Record excerpts:
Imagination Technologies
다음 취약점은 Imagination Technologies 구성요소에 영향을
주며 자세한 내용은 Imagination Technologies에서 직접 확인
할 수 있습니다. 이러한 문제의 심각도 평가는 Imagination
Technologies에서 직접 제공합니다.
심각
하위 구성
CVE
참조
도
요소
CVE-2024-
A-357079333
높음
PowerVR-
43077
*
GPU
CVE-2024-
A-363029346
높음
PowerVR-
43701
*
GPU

==

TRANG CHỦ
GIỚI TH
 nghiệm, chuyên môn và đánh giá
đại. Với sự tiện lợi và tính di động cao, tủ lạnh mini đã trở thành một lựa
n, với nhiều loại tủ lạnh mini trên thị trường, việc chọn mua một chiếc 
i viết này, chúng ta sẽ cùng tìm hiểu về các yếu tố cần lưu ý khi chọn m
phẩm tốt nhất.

Exercise objective:
Go through the lines above and count those with "mini"; report only the number.

Response to this exercise:
2